** RECORDED DATA follows **

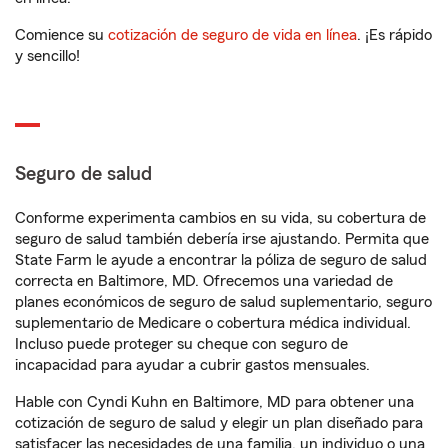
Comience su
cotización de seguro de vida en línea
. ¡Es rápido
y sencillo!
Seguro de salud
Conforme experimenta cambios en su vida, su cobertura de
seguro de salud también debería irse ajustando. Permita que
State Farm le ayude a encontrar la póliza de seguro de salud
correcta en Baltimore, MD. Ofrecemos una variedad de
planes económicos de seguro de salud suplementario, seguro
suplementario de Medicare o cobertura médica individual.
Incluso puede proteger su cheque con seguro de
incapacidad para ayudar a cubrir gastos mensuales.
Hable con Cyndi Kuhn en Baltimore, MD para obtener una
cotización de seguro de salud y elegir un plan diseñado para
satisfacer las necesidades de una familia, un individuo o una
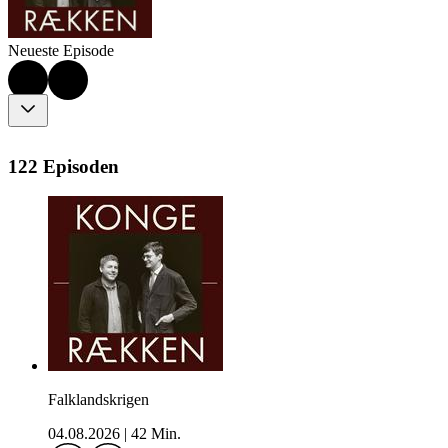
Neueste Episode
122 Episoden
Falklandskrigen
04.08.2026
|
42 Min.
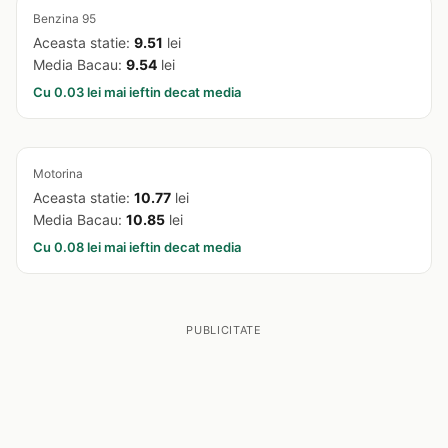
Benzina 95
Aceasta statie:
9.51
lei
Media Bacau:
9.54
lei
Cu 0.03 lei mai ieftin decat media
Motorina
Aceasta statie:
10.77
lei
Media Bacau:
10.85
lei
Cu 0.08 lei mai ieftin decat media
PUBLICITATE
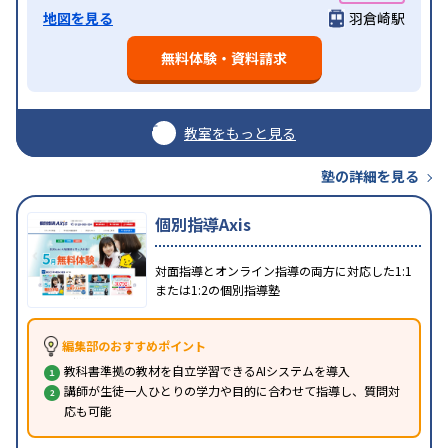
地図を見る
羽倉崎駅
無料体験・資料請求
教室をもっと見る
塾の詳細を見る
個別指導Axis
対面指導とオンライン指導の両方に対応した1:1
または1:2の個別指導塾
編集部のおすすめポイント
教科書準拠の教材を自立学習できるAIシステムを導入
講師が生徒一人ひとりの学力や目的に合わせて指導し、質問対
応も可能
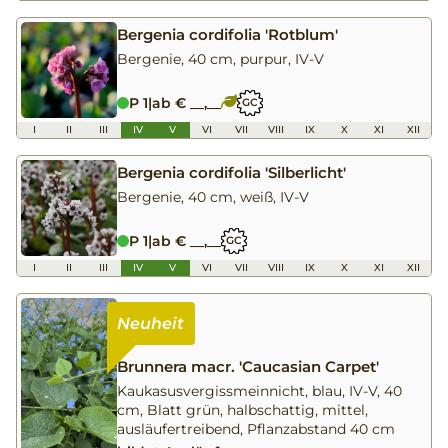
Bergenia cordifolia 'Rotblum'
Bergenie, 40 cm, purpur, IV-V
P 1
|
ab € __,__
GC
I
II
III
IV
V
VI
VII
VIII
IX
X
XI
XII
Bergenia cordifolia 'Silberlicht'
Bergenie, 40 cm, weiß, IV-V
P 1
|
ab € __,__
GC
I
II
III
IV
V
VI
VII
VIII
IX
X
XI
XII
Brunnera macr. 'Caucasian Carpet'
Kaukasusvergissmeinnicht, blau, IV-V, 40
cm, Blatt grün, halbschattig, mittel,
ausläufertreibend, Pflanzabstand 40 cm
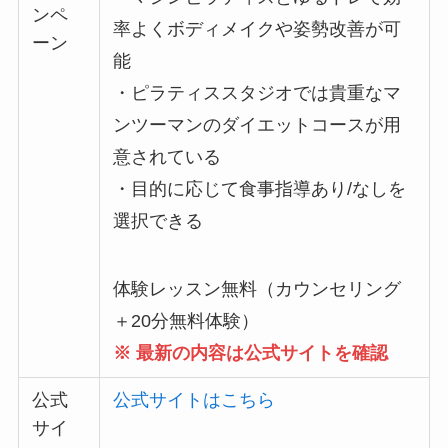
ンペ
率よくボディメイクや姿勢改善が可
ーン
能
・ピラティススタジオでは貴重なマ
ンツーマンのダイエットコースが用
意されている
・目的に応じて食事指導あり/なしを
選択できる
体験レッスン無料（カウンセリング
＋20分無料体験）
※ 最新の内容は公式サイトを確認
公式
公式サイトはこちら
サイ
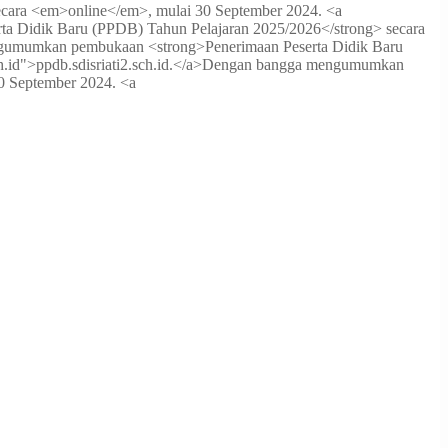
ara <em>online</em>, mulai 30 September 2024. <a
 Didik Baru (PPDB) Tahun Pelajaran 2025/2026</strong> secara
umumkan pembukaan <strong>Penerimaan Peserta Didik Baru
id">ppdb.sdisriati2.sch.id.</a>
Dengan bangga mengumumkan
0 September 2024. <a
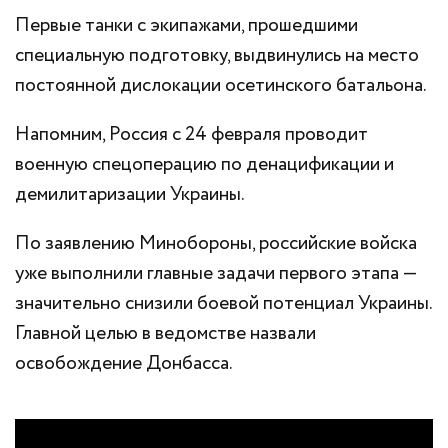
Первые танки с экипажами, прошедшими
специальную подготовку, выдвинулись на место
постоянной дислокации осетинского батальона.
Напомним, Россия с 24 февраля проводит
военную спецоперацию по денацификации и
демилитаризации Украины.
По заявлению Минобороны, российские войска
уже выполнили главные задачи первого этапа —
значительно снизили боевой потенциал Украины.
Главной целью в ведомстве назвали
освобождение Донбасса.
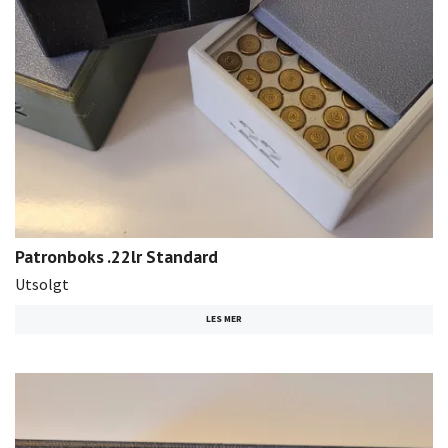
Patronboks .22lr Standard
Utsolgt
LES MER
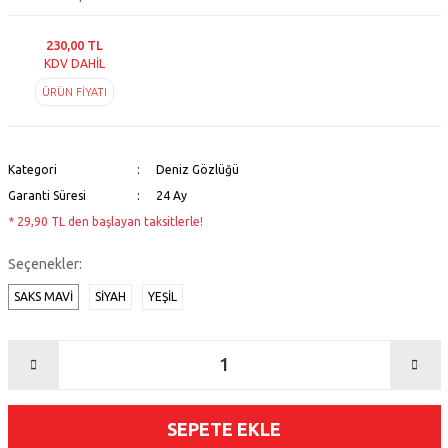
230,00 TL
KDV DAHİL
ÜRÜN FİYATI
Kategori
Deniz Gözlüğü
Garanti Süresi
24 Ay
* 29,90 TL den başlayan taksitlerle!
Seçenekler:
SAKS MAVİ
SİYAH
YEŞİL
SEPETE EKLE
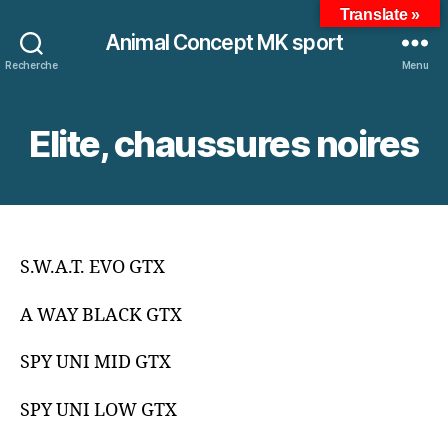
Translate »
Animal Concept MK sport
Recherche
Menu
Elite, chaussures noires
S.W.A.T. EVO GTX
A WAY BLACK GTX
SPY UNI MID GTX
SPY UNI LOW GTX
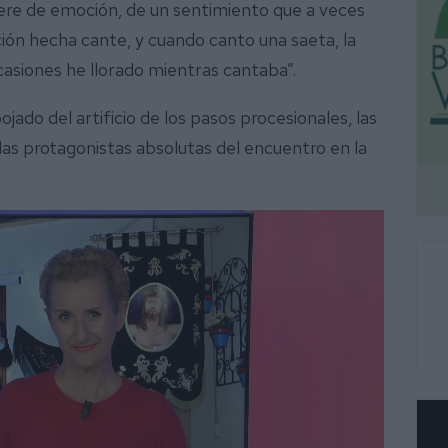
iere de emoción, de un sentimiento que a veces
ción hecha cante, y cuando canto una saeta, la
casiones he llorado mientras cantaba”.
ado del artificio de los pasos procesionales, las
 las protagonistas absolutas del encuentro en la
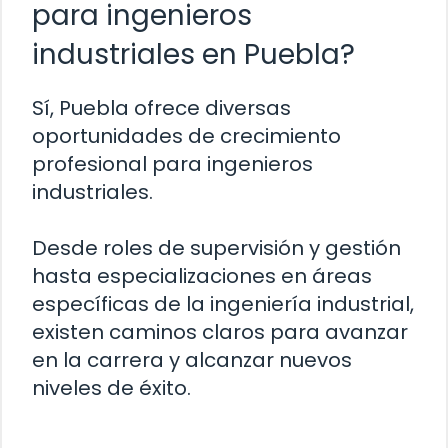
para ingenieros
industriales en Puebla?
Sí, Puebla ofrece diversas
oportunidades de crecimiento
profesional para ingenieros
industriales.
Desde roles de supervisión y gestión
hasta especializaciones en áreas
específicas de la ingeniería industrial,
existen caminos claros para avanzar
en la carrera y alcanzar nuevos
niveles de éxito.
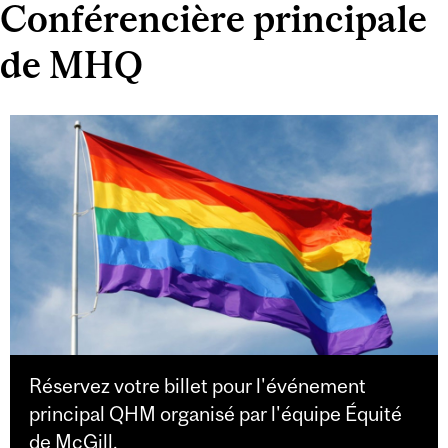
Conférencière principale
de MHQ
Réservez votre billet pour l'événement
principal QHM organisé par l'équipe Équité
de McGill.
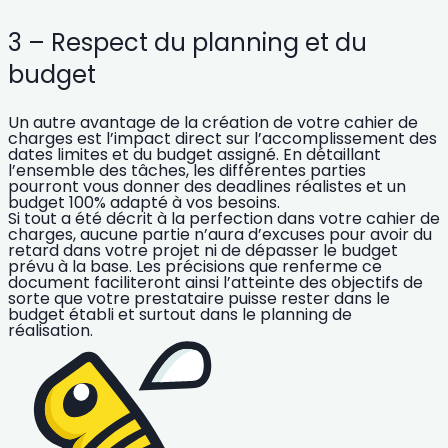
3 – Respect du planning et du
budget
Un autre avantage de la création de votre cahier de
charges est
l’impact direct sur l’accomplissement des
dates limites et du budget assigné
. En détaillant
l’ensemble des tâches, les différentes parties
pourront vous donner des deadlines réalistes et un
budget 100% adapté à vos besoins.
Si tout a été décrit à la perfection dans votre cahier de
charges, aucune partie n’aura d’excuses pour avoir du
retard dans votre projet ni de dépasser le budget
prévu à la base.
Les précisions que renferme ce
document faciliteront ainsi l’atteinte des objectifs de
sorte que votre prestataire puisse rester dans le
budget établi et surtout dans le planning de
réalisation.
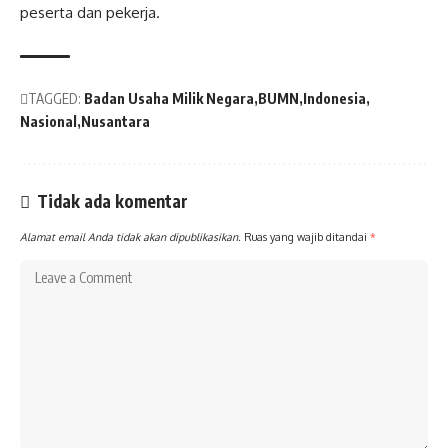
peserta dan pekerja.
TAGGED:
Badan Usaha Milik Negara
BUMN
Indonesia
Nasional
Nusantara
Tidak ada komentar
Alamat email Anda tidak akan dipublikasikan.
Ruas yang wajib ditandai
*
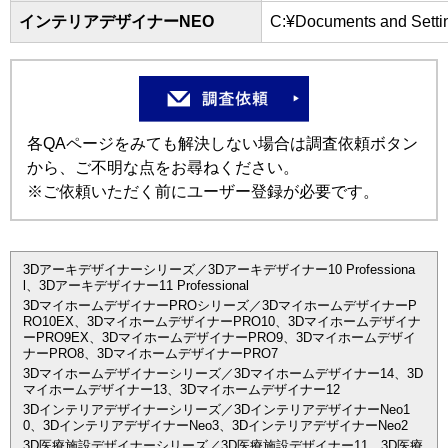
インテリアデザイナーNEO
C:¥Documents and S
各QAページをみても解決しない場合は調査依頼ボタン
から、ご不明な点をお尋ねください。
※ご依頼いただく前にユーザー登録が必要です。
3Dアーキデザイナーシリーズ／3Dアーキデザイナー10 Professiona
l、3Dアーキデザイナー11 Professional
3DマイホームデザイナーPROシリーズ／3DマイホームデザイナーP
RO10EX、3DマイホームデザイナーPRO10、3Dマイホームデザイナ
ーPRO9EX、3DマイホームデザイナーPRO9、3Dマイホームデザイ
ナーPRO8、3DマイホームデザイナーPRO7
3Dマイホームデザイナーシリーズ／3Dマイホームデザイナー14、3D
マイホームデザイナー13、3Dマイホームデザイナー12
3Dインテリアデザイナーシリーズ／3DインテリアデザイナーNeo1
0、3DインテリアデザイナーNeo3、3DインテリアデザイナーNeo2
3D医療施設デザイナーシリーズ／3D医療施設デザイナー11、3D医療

** End of RECORDED DATA **

EXERCISE — Output every text line in all the rows above as a JSON list of strings, one string per line, leaving out blank lines and the picture markers.

SOLUTION TO THIS TASK —
[
  "Comience su",
  "cotización de seguro de vida en línea",
  ". ¡Es rápido",
  "y sencillo!",
  "Seguro de salud",
  "Conforme experimenta cambios en su vida, su cobertura de",
  "seguro de salud también debería irse ajustando. Permita que",
  "State Farm le ayude a encontrar la póliza de seguro de salud",
  "correcta en Baltimore, MD. Ofrecemos una variedad de",
  "planes económicos de seguro de salud suplementario, seguro",
  "suplementario de Medicare o cobertura médica individual.",
  "Incluso puede proteger su cheque con seguro de",
  "incapacidad para ayudar a cubrir gastos mensuales.",
  "Hable con Cyndi Kuhn en Baltimore, MD para obtener una",
  "cotización de seguro de salud y elegir un plan diseñado para",
  "satisfacer las necesidades de una familia, un individuo o una",
  "Neueste Episode",
  "122 Episoden",
  "Falklandskrigen",
  "04.08.2026",
  "|",
  "42 Min.",
  "Benzina 95",
  "Aceasta statie:",
  "9.51",
  "lei",
  "Media Bacau:",
  "9.54",
  "lei",
  "Cu 0.03 lei mai ieftin decat media",
  "Motorina",
  "Aceasta statie:",
  "10.77",
  "lei",
  "Media Bacau:",
  "10.85",
  "lei",
  "Cu 0.08 lei mai ieftin decat media",
  "PUBLICITATE",
  "地図を見る",
  "羽倉崎駅",
  "無料体験・資料請求",
  "教室をもっと見る",
  "塾の詳細を見る",
  "個別指導Axis",
  "対面指導とオンライン指導の両方に対応した1:1",
  "または1:2の個別指導塾",
  "編集部のおすすめポイント",
  "教科書準拠の教材を自立学習できるAIシステムを導入",
  "講師が生徒一人ひとりの学力や目的に合わせて指導し、質問対",
  "応も可能",
  "Bergenia cordifolia 'Rotblum'",
  "Bergenie, 40 cm, purpur, IV-V",
  "P 1",
  "|",
  "ab € __,__",
  "GC",
  "I",
  "II",
  "III",
  "IV",
  "V",
  "VI",
  "VII",
  "VIII",
  "IX",
  "X",
  "XI",
  "XII",
  "Bergenia cordifolia 'Silberlicht'",
  "Bergenie, 40 cm, weiß, IV-V",
  "P 1",
  "|",
  "ab € __,__",
  "GC",
  "I",
  "II",
  "III",
  "IV",
  "V",
  "VI",
  "VII",
  "VIII",
  "IX",
  "X",
  "XI",
  "XII",
  "Brunnera macr. 'Caucasian Carpet'",
  "Kaukasusvergissmeinnicht, blau, IV-V, 40",
  "cm, Blatt grün, halbschattig, mittel,",
  "ausläufertreibend, Pflanzabstand 40 cm",
  "ンペ",
  "率よくボディメイクや姿勢改善が可",
  "ーン",
  "能",
  "・ピラティススタジオでは貴重なマ",
  "ンツーマンのダイエットコースが用",
  "意されている",
  "・目的に応じて食事指導あり/なしを",
  "選択できる",
  "体験レッスン無料（カウンセリング",
  "＋20分無料体験）",
  "※ 最新の内容は公式サイトを確認",
  "公式",
  "公式サイトはこちら",
  "サイ",
  "ara <em>online</em>, mulai 30 September 2024. <a",
  " Didik Baru (PPDB) Tahun Pelajaran 2025/2026</strong> secara",
  "umumkan pembukaan <strong>Penerimaan Peserta Didik Baru",
  "id\">ppdb.sdisriati2.sch.id.</a>",
  "Dengan bangga mengumumkan",
  "0 September 2024. <a",
  "Первые танки с экипажами, прошедшими",
  "специальную подготовку, выдвинулись на место",
  "постоянной дислокации осетинского батальона.",
  "Напомним, Россия с 24 февраля проводит",
  "военную спецоперацию по денацификации и",
  "демилитаризации Украины.",
  "По заявлению Минобороны, российские войска",
  "уже выполнили главные задачи первого этапа —",
  "значительно снизили боевой потенциал Украины.",
  "Главной целью в ведомстве назвали",
  "освобождение Донбасса.",
  "Patronboks .22lr Standard",
  "Utsolgt",
  "LES MER",
  "230,00 TL",
  "KDV DAHİL",
  "ÜRÜN FİYATI",
  "Kategori",
  "Deniz Gözlüğü",
  "Garanti Süresi",
  "24 Ay",
  "* 29,90 TL den başlayan taksitlerle!",
  "Seçenekler:",
  "SAKS MAVİ",
  "SİYAH",
  "YEŞİL",
  "SEPETE EKLE",
  "Translate »",
  "Animal Concept MK sport",
  "Recherche",
  "Menu",
  "Elite, chaussures noires",
  "S.W.A.T. EVO GTX",
  "A WAY BLACK GTX",
  "SPY UNI MID GTX",
  "SPY UNI LOW GTX",
  "iere de emoción, de un sentimiento que a veces",
  "ción hecha cante, y cuando canto una saeta, la",
  "casiones he llorado mientras cantaba”.",
  "ado del artificio de los pasos procesionales, las",
  " las protagonistas absolutas del encuentro en la",
  "para ingenieros",
  "industriales en Puebla?",
  "Sí, Puebla ofrece diversas",
  "oportunidades de crecimiento",
  "profesional para ingenieros",
  "industriales.",
  "Desde roles de supervisión y gestión",
  "hasta especializaciones en áreas",
  "específicas de la ingeniería industrial,",
  "existen caminos claros para avanzar",
  "en la carrera y alcanzar nuevos",
  "niveles de éxito.",
  "Conférencière principale",
  "de MHQ",
  "Réservez votre billet pour l'événement",
  "principal QHM organisé par l'équipe Équité",
  "de McGill.",
  "3 – Respect du planning et du",
  "budget",
  "Un autre avantage de la création de votre cahier de",
  "charges est",
  "l’impact direct sur l’accomplissement des",
  "dates limites et du budget assigné",
  ". En détaillant",
  "l’ensemble des tâches, les différentes parties",
  "pourront vous donner des deadlines réalistes et un",
  "budget 100% adapté à vos besoins.",
  "Si tout a été décrit à la perfection dans votre cahier de",
  "charges, aucune partie n’aura d’excuses pour avoir du",
  "retard dans votre projet ni de dépasser le budget",
  "prévu à la base.",
  "Les précisions que renferme ce",
  "document faciliteront ainsi l’atteinte des objectifs de",
  "sorte que votre prestataire puisse rester dans le",
  "budget établi et surtout dans le planning de",
  "réalisation.",
  "peserta dan pekerja.",
  "TAGGED:",
  "Badan Usaha Milik Negara",
  "BUMN",
  "Indonesia",
  "Nasional",
  "Nusantara",
  "Tidak ada komentar",
  "Alamat email Anda tidak akan dipublikasikan.",
  "Ruas yang wajib ditandai",
  "*",
  "インテリアデザイナーNEO",
  "C:¥Documents and S",
  "各QAページをみても解決しない場合は調査依頼ボタン",
  "から、ご不明な点をお尋ねください。",
  "※ご依頼いただく前にユーザー登録が必要です。",
  "3Dアーキデザイナーシリーズ／3Dアーキデザイナー10 Professiona",
  "l、3Dアーキデザイナー11 Professional",
  "3DマイホームデザイナーPROシリーズ／3DマイホームデザイナーP",
  "RO10EX、3DマイホームデザイナーPRO10、3Dマイホームデザイナ",
  "ーPRO9EX、3DマイホームデザイナーPRO9、3Dマイホームデザイ",
  "ナーPRO8、3DマイホームデザイナーPRO7",
  "3Dマイホームデザイナーシリーズ／3Dマイホームデザイナー14、3D",
  "マイホームデザイナー13、3Dマイホームデザイナー12",
  "3Dインテリアデザイナーシリーズ／3DインテリアデザイナーNeo1",
  "0、3DインテリアデザイナーNeo3、3DインテリアデザイナーNeo2",
  "3D医療施設デザイナーシリーズ／3D医療施設デザイナー11、3D医療"
]